The next morning, I left with Oli to get him ready for his day’s lessons. We walked back to the Librarium, and I asked Oli if he wanted to show me the bakery he liked so much. He looked at me guiltily like he wasn’t sure if he was in trouble—the bakery was beyond the area he was allowed to explore, and I knew he snuck out of class to go there. I smiled at him and said, “I’d like you to show it to me,” and when he realized he wasn’t going to get in trouble, he grabbed my hand and pulled me along with the biggest grin on his face.

My heart fluttered as I stepped out onto the street that formed the boundary of the zone I’d arbitrarily told myself was safe, and with a few paces, I was in new territory. I’d hardly left the Librarium at all until now, and this felt almost as big a jump as the moment I decided to run away from home.

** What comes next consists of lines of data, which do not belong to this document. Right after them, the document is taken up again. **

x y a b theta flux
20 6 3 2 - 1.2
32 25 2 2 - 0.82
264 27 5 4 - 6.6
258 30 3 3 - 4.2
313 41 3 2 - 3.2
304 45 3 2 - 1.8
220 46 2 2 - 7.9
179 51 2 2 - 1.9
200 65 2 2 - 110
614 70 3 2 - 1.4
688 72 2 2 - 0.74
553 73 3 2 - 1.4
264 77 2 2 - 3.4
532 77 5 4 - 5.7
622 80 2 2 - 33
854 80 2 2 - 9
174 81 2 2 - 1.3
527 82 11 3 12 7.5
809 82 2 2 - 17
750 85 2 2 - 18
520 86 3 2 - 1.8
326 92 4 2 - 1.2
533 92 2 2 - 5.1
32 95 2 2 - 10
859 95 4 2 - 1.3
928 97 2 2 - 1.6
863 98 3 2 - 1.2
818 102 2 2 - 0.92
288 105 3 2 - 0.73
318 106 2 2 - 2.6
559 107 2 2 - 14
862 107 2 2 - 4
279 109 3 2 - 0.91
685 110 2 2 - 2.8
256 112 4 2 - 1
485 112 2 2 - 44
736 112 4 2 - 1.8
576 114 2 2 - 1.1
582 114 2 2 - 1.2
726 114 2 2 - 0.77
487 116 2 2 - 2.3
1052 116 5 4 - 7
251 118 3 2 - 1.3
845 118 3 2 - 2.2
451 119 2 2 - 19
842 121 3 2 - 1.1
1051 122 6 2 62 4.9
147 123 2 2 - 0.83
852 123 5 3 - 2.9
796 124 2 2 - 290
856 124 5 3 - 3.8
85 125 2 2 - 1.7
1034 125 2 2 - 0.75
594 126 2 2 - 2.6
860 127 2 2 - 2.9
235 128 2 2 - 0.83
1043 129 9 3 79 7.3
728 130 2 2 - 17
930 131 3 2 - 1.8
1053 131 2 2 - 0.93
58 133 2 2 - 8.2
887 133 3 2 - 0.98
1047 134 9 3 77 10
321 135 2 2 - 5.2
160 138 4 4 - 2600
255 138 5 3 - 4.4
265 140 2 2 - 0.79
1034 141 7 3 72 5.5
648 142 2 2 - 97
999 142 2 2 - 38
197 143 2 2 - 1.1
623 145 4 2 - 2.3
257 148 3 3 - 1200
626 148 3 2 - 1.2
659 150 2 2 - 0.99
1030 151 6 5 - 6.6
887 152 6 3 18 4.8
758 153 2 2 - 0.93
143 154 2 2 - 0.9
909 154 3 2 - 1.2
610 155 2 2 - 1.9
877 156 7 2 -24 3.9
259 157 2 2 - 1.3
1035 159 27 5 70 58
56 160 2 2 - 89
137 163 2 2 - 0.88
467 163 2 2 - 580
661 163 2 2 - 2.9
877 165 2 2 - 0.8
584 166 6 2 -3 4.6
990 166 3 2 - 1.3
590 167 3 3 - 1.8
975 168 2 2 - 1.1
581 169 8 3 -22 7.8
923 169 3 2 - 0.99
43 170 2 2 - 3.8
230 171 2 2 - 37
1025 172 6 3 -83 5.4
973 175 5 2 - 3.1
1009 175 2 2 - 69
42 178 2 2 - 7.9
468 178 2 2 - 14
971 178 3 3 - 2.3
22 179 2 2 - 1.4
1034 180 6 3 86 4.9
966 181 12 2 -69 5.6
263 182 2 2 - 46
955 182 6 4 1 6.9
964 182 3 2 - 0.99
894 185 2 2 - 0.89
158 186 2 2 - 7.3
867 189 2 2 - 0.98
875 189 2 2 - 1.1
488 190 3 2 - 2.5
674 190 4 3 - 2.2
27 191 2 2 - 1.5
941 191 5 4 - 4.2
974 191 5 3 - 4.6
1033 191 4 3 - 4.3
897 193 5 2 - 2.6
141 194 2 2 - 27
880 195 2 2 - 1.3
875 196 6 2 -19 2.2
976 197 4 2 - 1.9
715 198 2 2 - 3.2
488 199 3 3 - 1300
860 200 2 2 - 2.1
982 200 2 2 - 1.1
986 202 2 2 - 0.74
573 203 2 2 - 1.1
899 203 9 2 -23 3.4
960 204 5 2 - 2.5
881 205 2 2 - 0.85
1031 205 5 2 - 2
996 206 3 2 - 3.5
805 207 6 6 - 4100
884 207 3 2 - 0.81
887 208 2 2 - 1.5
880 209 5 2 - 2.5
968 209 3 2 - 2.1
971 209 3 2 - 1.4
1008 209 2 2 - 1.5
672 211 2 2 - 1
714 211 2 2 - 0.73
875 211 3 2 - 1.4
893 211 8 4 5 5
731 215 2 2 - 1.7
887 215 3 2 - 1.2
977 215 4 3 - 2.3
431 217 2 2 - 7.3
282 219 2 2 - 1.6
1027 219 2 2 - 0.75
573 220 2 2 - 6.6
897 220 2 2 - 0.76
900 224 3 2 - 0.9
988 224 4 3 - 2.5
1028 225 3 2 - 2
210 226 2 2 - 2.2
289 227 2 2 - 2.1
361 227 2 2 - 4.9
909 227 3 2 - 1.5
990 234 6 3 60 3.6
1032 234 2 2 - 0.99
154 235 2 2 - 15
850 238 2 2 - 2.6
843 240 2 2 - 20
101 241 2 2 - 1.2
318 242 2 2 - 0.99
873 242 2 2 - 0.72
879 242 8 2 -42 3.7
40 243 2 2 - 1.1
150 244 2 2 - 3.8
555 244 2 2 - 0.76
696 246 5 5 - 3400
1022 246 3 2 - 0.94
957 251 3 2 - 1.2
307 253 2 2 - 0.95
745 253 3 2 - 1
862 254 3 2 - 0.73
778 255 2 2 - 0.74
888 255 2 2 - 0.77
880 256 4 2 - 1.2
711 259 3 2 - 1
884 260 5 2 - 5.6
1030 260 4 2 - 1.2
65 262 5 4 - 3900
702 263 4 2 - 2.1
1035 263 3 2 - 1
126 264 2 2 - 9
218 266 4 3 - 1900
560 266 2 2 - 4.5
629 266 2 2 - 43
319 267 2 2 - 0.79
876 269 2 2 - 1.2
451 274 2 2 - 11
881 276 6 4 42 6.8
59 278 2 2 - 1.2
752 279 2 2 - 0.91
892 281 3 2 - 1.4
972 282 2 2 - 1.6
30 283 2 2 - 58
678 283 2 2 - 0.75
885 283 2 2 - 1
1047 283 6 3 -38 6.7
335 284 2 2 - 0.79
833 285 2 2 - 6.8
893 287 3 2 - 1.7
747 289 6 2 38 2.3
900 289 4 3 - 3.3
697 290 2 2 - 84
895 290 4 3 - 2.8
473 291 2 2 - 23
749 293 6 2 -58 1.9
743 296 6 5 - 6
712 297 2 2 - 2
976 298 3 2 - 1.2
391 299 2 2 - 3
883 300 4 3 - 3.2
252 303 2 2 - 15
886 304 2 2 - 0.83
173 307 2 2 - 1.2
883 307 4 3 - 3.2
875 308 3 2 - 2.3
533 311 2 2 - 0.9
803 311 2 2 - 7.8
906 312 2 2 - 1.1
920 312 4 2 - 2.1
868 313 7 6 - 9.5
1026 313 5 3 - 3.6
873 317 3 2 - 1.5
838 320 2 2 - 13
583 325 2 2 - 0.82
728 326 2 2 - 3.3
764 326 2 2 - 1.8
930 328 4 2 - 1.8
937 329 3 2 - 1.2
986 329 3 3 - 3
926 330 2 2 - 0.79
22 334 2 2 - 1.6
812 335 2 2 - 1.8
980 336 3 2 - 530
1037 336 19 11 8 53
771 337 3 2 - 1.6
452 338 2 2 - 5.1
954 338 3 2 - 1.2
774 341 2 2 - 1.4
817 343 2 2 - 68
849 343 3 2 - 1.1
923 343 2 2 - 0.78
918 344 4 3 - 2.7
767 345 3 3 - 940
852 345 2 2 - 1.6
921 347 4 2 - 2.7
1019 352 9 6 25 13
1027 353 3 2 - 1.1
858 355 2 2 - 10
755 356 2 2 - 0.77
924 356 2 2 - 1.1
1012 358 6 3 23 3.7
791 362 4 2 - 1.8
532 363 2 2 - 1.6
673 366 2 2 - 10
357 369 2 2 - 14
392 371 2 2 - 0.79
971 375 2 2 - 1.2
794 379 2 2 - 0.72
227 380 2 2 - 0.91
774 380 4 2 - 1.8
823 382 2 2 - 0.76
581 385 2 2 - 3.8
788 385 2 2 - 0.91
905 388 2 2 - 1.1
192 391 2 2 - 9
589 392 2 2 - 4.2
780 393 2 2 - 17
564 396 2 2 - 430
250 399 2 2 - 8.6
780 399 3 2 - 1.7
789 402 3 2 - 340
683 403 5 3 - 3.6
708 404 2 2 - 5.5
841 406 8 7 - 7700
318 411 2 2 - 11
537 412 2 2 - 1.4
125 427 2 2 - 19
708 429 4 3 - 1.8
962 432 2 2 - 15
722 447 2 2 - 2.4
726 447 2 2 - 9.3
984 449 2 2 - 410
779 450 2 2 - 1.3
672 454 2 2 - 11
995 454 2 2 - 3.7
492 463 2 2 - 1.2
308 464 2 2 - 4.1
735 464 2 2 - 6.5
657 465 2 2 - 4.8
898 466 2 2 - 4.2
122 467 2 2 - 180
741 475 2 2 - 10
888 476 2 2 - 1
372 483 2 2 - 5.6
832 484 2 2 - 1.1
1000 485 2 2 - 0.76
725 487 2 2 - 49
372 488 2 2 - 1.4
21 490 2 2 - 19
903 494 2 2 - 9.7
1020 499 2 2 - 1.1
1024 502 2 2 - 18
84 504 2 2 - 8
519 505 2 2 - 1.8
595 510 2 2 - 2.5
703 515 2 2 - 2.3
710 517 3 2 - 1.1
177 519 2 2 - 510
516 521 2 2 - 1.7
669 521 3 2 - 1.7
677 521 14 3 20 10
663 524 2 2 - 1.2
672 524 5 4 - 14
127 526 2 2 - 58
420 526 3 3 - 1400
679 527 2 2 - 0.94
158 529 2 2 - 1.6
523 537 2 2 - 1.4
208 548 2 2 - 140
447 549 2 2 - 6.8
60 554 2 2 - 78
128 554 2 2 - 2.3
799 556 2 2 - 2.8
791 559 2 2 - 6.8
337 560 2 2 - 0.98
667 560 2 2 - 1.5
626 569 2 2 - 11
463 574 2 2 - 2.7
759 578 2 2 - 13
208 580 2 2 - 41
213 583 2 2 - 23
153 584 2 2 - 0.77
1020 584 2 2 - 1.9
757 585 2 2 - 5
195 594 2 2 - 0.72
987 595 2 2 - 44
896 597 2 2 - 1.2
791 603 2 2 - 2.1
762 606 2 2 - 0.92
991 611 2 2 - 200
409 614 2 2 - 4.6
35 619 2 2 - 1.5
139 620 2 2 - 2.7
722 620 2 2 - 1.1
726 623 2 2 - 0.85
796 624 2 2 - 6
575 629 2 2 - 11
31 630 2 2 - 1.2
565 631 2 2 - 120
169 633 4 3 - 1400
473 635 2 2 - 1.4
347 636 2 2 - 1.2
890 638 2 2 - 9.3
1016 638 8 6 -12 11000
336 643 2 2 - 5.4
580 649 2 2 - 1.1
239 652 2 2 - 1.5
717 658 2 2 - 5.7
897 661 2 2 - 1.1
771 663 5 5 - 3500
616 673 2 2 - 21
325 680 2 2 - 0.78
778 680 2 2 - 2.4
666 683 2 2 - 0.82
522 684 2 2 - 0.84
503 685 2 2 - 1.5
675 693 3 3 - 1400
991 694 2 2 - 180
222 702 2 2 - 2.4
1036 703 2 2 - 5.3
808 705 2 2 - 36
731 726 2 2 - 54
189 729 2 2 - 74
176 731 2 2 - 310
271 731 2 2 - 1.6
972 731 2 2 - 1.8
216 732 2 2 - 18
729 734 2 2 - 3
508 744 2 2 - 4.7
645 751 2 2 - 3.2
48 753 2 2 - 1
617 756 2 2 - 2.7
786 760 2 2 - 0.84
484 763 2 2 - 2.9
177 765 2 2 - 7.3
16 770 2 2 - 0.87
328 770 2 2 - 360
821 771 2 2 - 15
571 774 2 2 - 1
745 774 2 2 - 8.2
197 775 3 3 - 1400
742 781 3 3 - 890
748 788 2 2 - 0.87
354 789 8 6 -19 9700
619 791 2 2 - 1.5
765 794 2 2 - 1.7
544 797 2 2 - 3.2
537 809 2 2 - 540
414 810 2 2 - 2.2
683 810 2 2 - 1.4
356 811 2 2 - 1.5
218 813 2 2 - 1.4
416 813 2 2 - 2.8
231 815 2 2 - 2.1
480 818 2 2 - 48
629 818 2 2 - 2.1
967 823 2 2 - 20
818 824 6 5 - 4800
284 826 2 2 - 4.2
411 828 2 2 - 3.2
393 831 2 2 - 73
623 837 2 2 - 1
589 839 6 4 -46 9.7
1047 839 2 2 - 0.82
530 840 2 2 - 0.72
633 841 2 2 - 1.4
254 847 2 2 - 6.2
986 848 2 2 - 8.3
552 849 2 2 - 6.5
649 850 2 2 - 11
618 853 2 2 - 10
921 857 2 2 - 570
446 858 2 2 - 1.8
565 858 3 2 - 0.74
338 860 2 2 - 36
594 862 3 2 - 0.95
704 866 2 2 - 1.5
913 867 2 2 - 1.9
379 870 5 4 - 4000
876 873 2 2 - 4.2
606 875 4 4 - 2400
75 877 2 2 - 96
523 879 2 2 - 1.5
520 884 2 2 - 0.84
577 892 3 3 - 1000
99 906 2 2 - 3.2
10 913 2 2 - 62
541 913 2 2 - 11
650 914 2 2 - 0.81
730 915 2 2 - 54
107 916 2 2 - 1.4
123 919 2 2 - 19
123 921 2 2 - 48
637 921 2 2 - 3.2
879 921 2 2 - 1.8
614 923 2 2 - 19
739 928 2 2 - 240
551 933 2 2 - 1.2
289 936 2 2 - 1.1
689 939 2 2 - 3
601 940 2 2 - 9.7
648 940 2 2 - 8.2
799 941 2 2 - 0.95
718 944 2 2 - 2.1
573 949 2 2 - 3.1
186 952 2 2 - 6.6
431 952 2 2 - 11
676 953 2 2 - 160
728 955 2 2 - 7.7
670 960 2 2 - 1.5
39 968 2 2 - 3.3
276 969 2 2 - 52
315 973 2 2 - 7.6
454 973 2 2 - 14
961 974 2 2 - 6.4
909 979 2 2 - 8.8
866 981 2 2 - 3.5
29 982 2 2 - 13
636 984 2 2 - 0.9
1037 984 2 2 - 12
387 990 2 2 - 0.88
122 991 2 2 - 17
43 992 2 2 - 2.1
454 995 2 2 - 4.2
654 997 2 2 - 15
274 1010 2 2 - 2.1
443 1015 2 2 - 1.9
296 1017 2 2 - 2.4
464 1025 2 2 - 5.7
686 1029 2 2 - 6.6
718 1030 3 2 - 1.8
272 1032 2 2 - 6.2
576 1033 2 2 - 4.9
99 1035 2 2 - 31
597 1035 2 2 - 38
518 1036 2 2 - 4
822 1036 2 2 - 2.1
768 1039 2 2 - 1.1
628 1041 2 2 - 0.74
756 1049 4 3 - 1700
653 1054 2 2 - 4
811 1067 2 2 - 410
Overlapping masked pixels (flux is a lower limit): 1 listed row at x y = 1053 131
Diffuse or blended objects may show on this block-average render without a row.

One step at a time,I told myself.

Oli was completely at ease. He led me through cramped alleyways and down streets, and he knew exactly where he was going. I told myself to ignore the little voice that wanted to scold him because he’d obviously spent far too much time getting to know these streets, but seeing just how happy he was to show me this place was enough to silence that nagging concern.

I bought us a freshly baked loaf of bread, along with a box of pastries for the others. We sat out front and ate two fruit pastries together, and Oli said that he’d only ever had a chance to try the bread since the owner would give him the imperfect pieces. He got strawberry on his cheek, and I licked my thumb and wiped it away for him.

“Oli, what do you think about Delos?” I asked.

“He’s nice,” he said, chewing on his pastry. “And he’s fun. Yesterday, we did air dives.”

“That’s good,” I said. “Would you like to see him more?”

Oli nodded, and then said, “Did you know him before you had me?”

“Yeah. I told you, we met coming here to Stonvale.”

“But he didn’t come with you.”

“No…”

Oli took a small bite, chewed slowly and thoughtfully. Then, with confidence that took me by surprise, asked, “Is Delos my papa?”

I looked at him, my heart pounding, but my expression still and calm. I reached over and took Oli’s hand. “Yeah. How did you know that, Oli?”

“I…just had a feeling,” he said, and then he smiled. “I could tell from the beginning.”

“Really?”

“Uh-huh.”

“How does that make you feel?”

He shrugged. “I don’t know. Good, I guess.”

“I’m sorry I wasn’t able to introduce him to you sooner. To be honest, I never expected to see him again.”

“Because of our family?”

“That’s right,” I said.

“I want to keep seeing him,” Oli said. “Delos, I mean.”

I smiled, kissed him on the top of his head, and then tapped his nose with a frost-tipped finger. “I want that too. And there’s something I’d like you to do. Something that would make him very happy.”

I put my arm around him and whispered something into his ear, and he nodded profusely. I hugged him close, the both of us laughing together.